In this lesson, we explore how to personalize your Github profile with a new "secret" profile README feature.

You can use Github flavored markdown. To add a little extra flair, use image links or GIFs to catch the eye!

Jhey Tompkins: [0:00] Let's start by creating a new repository, and this repository should have the same name as your username. The inline message tells us this is a secret. It's a special repository that you can use to add a readme to your GitHub profile.

[0:14] Make sure it's public and initialize it with a readme to get started. We have public checked, and we can initialize this repository with a readme. Now, the repository is created and initialized with a readme. We can view it on our profile.

[0:32] Our new profile readme supports GitHub flavored markdown and is populated with some ideas for us.
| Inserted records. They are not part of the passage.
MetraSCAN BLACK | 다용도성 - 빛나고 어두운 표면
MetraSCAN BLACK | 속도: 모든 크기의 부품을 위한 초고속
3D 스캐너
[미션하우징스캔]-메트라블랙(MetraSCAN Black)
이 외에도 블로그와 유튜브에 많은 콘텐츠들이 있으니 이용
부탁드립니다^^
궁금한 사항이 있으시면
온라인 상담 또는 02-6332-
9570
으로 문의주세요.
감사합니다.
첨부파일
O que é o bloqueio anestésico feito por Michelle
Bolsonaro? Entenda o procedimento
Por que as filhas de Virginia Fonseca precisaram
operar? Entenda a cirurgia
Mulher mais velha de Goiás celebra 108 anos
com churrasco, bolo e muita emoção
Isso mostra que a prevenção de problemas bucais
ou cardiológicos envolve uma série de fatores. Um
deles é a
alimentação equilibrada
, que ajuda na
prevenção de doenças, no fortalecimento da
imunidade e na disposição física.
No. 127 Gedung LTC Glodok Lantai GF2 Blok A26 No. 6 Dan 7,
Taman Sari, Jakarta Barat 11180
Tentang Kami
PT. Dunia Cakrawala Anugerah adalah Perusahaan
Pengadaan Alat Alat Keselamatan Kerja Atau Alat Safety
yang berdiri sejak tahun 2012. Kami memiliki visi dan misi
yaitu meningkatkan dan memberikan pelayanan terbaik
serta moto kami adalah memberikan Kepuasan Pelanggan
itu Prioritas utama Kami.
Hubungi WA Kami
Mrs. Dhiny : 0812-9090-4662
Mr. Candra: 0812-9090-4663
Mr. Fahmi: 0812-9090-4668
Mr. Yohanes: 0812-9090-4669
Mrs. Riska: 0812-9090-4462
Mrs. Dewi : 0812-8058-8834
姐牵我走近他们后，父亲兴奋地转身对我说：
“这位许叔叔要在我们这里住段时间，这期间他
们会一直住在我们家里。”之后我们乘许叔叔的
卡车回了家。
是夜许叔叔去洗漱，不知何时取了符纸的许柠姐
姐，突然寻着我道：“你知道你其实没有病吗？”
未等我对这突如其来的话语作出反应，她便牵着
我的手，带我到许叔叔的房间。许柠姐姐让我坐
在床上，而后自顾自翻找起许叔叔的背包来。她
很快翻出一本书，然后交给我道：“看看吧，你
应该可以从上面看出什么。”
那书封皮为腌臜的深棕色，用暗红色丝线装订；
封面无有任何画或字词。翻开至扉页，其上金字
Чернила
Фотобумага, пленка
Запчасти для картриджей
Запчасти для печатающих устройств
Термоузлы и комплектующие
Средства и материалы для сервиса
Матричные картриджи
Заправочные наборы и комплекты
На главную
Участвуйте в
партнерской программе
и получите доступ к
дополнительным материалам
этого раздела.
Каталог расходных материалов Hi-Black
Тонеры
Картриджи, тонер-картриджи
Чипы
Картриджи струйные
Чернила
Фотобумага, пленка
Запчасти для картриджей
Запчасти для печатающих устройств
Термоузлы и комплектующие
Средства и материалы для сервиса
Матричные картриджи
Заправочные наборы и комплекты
Let's remove that mark down and add our own personalized message inside a H1 tag. We can preview this with the preview changes tab. Commit the changes, and we can see them reflected on our profile. One neat way to add a little bit more flair to our readme would be to include an image.

[1:07] Here, I've cloned the special repository to my local machine, and I'm going to create an assets folder. Within that folder, I'm going to drop this banner image. Now, we need to update our readme. We can create an image link with our new banner image.

[1:30] We define the image location as the path to where our banner image will be. In this case, it will be assets header-banner.png. Then we add a destination for our link. Here, I'm directing users to my personal website.

[1:56] Once we commit the changes and push them to GitHub, we can see now that our header banner appears in the readme. If we check our profile, we can see the banner at the top of the profile. Clicking it takes me where I wanted to go.

[2:11] Static images are cool, but what if we could have a moving image? The first thing that springs to mind is using a gif. I have a gif version of the header banner and I can update the readme to point at that. If we commit the changes and push them up, now we have a gif.

[2:32] If we check our profile, we can see it there too. In review, we can make use of this new GitHub feature to show a personalized readme on our profile. To do this, we create a new repository with the same name as our username.

[2:47] Then we are free to use any GitHub flavored markdown to personalize that readme. We can use images, and we can take it a step further with moving images.